● TASKS
1. Copy the part of the quantum generative models text that starts with the words containing "In the other" and ends with "training much shorter.", swapping "learning rate" for "step size".
2. Shorten the paragraph of the quantum generative models text that begins "We know that there are many other interesting features", keeping its main facts.

● DOCUMENT SEGMENT
This is because of the noise of the quantum computer. This noise makes it much harder for the quantum computer to learn. We also performed various statistical testing on the data that is being generated by all of these models. The statistical testing that we performed is called two-dimensional Kolmogorov‐Smirnov hypothesis testing, and we compared some classical models, the classical GAN model and another parametric model, and we have the quantum models both in simulation and experiments.

The lower the metric, the better it is. The metrics have a different range because one can use different initializations, and we observe that the smaller the model is, the better. You can see that in most cases the quantum models are better than the classical models, and also, we have the visualization of the data.

As you can see, the quantum models are a little bit more realistic. Also, one other interesting thing to note here is that in the classical GAN model, the model sort of only concludes after twenty thousand iterations, whereas in our quantum models the quantum GAN concluded after one thousand iterations, and the Quantum Circuit Born Machine only concludes in twenty eight iterations, which is really fast.

The reason why the Quantum Circuit Born Machine is able to converge much faster than a quantum GAN model is because, in a quantum GAN, you have this adversarial training between the generator and the discriminator. That typically takes more time, but in a lot of cases it's also more stable. We also argue, based on computational complexity theory, that the space of patterns that can be efficiently learned by a quantum computer is definitely more than the space of data that can be generated and efficiently learned classically.

The middle circle here represents all of the data patterns that can be efficiently learned using a quantum computer. You can use quantum GAN or a Quantum Circuit Born Machine, or you can invent your own quantum algorithms, but that middle circle represents the space of all data structures that can be learned that way. The smaller circle represents the space of patterns that can be modeled efficiently using a classical computer, and there's a separation between these two.

We show that there are structures which are easier for a quantum computer to learn, compared with a classical computer. Of course, you may ask, 'what if I want my classical computer to learn those data?' You can, but that is going to take exponential time. A quantum computer can learn from more complex structures within data, and it will take a classical computer exponential time to do that, and we call this 'exponential quantum advantage.'

We know that there are many other interesting features based on our research, for example, the probability of convergence. We trained our models, at least in simulation, using many different kinds of random initialization, and they almost always converge. However, for the classical GAN model that we built, again, we tried many different initializations, and in forty percent of the models, the models do converge.

In the other sixty percent of the cases, the model just collapsed and never learned from the data. Another interesting thing to note is the higher learning rate. In our quantum models, we can increase this learning rate to a very large magnitude, and this has the benefit of reducing the number of epochs in a training. This potentially makes your training much shorter.

● RECORDS PROVIDED
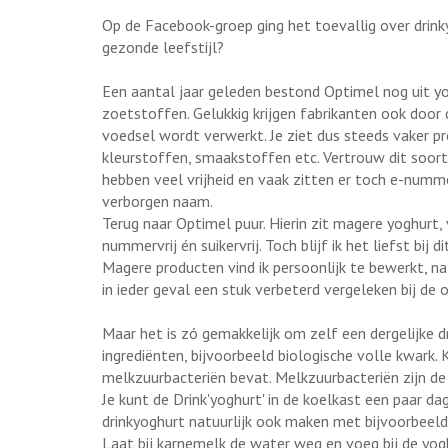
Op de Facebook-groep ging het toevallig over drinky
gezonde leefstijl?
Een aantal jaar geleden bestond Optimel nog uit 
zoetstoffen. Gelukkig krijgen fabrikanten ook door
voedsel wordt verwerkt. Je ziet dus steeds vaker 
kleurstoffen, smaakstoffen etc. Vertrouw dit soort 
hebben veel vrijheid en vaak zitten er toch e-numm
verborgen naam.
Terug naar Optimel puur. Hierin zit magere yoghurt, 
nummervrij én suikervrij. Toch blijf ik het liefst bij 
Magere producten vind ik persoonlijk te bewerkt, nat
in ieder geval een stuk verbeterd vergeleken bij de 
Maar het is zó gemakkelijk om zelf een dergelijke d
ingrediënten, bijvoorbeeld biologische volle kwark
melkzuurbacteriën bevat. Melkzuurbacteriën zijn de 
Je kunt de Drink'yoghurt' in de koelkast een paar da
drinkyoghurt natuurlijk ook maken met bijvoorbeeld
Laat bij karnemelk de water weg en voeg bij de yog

...

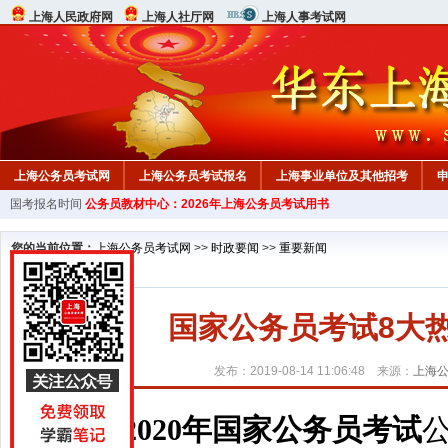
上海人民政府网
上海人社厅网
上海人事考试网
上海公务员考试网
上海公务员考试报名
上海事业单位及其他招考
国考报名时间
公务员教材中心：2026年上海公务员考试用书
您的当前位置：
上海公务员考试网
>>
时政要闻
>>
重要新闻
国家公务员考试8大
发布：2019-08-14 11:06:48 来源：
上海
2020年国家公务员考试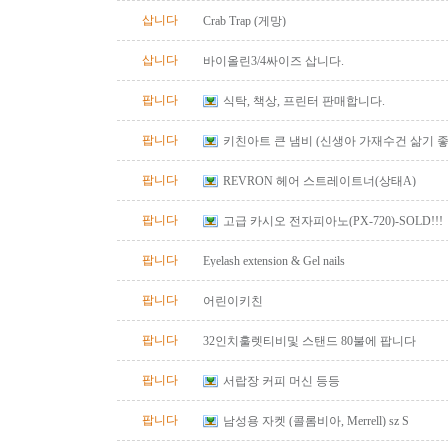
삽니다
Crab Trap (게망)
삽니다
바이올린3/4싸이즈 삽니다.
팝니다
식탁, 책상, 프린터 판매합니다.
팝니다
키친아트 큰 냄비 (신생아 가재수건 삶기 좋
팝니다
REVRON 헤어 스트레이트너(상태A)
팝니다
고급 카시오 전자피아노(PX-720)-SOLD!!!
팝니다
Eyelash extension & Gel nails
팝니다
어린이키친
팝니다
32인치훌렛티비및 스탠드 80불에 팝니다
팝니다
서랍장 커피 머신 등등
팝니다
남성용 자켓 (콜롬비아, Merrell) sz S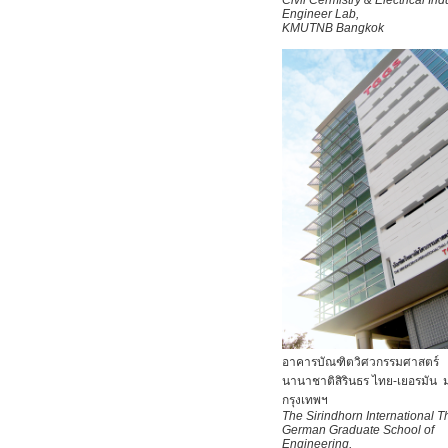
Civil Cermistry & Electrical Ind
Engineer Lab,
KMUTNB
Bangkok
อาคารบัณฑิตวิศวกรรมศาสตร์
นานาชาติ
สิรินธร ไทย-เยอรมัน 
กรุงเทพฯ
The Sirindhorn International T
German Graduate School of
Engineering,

* * *

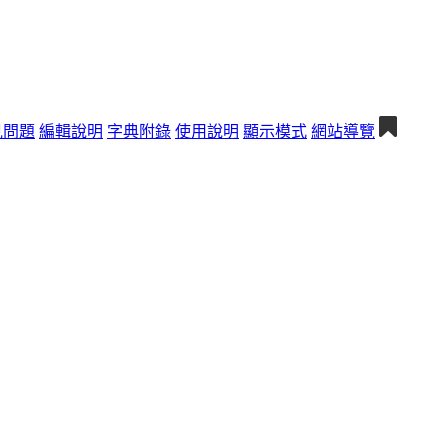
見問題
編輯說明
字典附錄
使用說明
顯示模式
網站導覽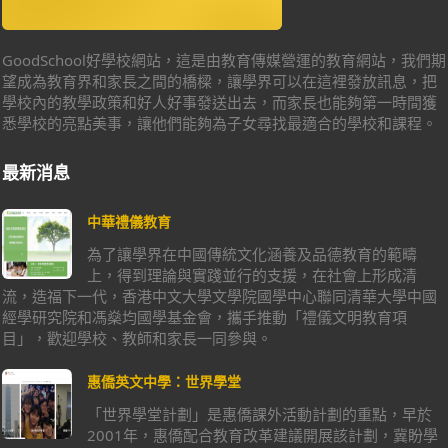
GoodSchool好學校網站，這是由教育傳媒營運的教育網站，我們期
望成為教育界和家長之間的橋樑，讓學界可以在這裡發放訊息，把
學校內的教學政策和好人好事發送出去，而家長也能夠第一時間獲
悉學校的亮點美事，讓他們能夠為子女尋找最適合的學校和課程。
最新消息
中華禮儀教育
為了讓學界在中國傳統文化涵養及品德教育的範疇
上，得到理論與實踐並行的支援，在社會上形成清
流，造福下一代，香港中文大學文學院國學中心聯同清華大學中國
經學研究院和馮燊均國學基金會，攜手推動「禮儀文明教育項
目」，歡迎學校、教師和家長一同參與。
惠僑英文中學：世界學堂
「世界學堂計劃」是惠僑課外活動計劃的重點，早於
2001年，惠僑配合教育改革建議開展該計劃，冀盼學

● ANSWERS BY TASK
1.
In the other sixty percent of the cases, the model just collapsed and never learned from the data. Another interesting thing to note is the higher step size. In our quantum models, we can increase this step size to a very large magnitude, and this has the benefit of reducing the number of epochs in a training. This potentially makes your training much shorter.

2. Another feature is the probability of convergence. In simulation, the quantum models almost always converged across many random initializations. The classical GAN model converged in only forty percent of its initializations.